Work request A:
Which things does the final post of the thread on backups say must be rebuilt from scratch?
Work request B:
How many lines of the listing contain the string "Kundenkommunikation", counting only case-sensitive matches?

#### Given passage ####

Backups
Is this article saying that they didn't have backups?
The British Library is denying reports suggesting the recovery costs for its 2023 ransomware attack may reach highs of nearly $9 million as work to restore services remains ongoing. The institution said in a statement today that the final costs remain "unconfirmed" and no additional bids for funding to support the rebuild have …
You can have all the backups in the world - if you were compromised and then backed up, what do you think you're restoring apart from a known-compromised system?
Sounds far more like they are having to toothcomb everything they restore onto a fresh system, which can take forever for even a basic network.
Imagine I told you to reinstall all your servers without using backups (except for raw data) or your ready-made images? Or even connecting any server that hasn't been freshly-rebuilt.
Now think about things like SQL functions being compromised.
If you didn't notice you were open to compromise, don't know how you were compromised, and only know that the system you were backing up was definitely compromised, restoration is definitely not just a "click the button and cross your fingers" type of restore.
If anything, it's condemn every system you have immediately, back them up (what new data may or may not be required that hasn't made a backup yet?), wipe them out entirely, restore piecemeal and then try to rebuild every OS, service, database, configuration, integration, etc. from scratch without EVER letting the old machines back onto the new network directly.

#### Information provided ####

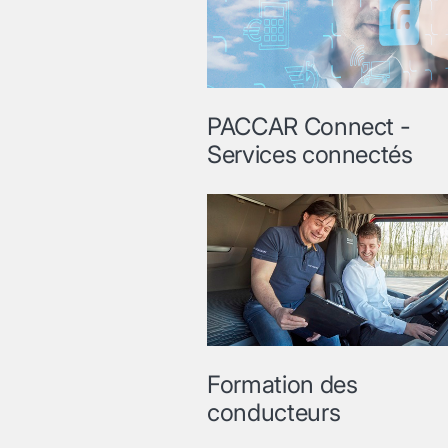
PACCAR Connect -
Services connectés
Formation des
conducteurs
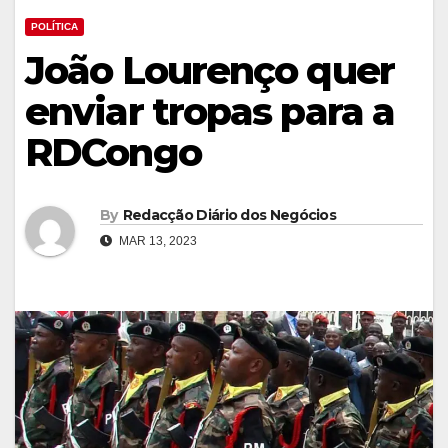
POLÍTICA
João Lourenço quer
enviar tropas para a
RDCongo
By
Redacção Diário dos Negócios
MAR 13, 2023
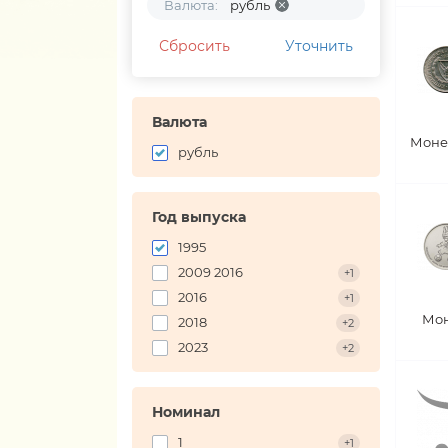
Валюта:
рубль
Сбросить
Уточнить
Валюта
Моне
рубль
Год выпуска
1995
2009 2016
+1
2016
+1
Мон
2018
+2
2023
+2
Номинал
1
+1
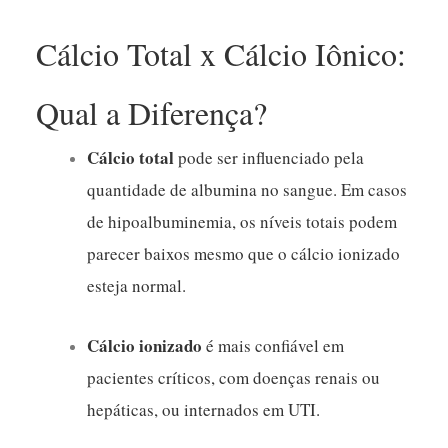
Cálcio Total x Cálcio Iônico:
Qual a Diferença?
Cálcio total
pode ser influenciado pela
quantidade de albumina no sangue. Em casos
de hipoalbuminemia, os níveis totais podem
parecer baixos mesmo que o cálcio ionizado
esteja normal.
Cálcio ionizado
é mais confiável em
pacientes críticos, com doenças renais ou
hepáticas, ou internados em UTI.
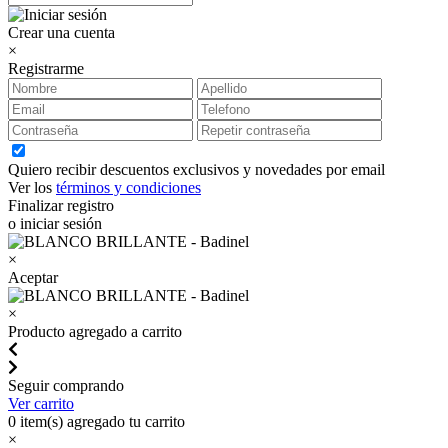
Crear una cuenta
×
Registrarme
Quiero recibir descuentos exclusivos y novedades por email
Ver los
términos y condiciones
Finalizar registro
o iniciar sesión
×
Aceptar
×
Producto agregado a carrito
Seguir comprando
Ver carrito
0
item(s) agregado tu carrito
×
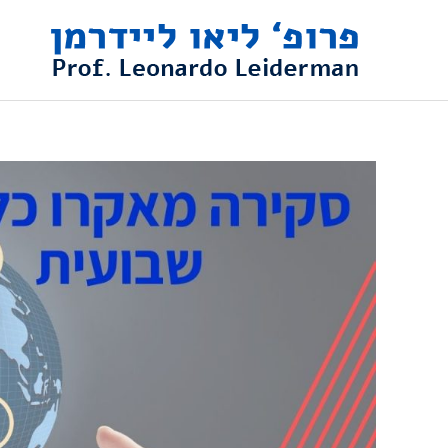
ילוג
תוכן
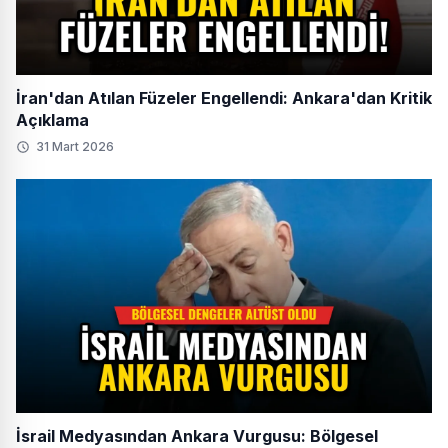
İran'dan Atılan Füzeler Engellendi: Ankara'dan Kritik
Açıklama
31 Mart 2026
İsrail Medyasından Ankara Vurgusu: Bölgesel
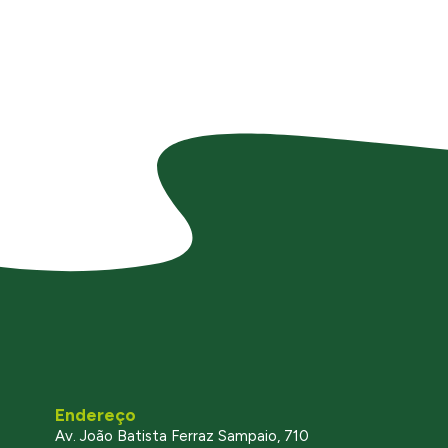
Endereço
Av. João Batista Ferraz Sampaio, 710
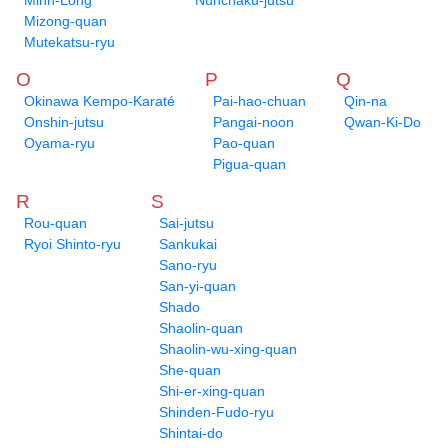
Minh-Long
Nunchaku-jutsu
Mizong-quan
Mutekatsu-ryu
O
P
Q
Okinawa Kempo-Karaté
Pai-hao-chuan
Qin-na
Onshin-jutsu
Pangai-noon
Qwan-Ki-Do
Oyama-ryu
Pao-quan
Pigua-quan
R
S
Rou-quan
Sai-jutsu
Ryoi Shinto-ryu
Sankukai
Sano-ryu
San-yi-quan
Shado
Shaolin-quan
Shaolin-wu-xing-quan
She-quan
Shi-er-xing-quan
Shinden-Fudo-ryu
Shintai-do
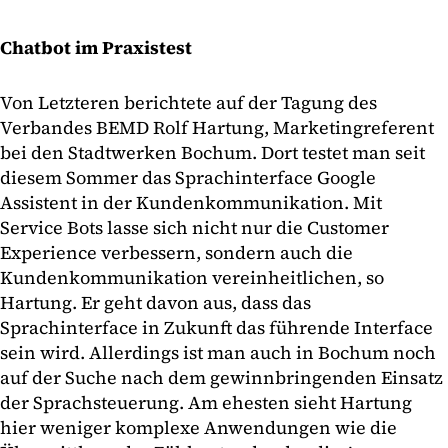
Chatbot im Praxistest
Von Letzteren berichtete auf der Tagung des
Verbandes BEMD Rolf Hartung, Marketingreferent
bei den Stadtwerken Bochum. Dort testet man seit
diesem Sommer das Sprachinterface Google
Assistent in der Kundenkommunikation. Mit
Service Bots lasse sich nicht nur die Customer
Experience verbessern, sondern auch die
Kundenkommunikation vereinheitlichen, so
Hartung. Er geht davon aus, dass das
Sprachinterface in Zukunft das führende Interface
sein wird. Allerdings ist man auch in Bochum noch
auf der Suche nach dem gewinnbringenden Einsatz
der Sprachsteuerung. Am ehesten sieht Hartung
hier weniger komplexe Anwendungen wie die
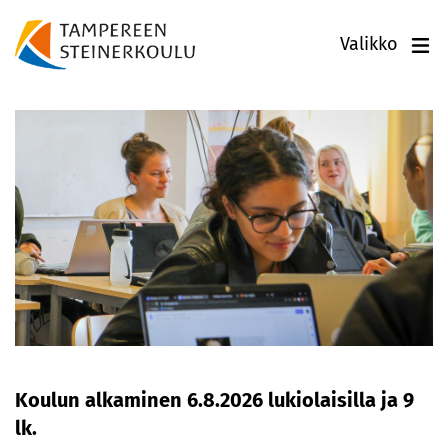
Valikko
Koulun alkaminen 6.8.2026 lukiolaisilla ja 9
lk.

####

Written solution A:
OS, service, database, configuration, integration

Written solution B:
2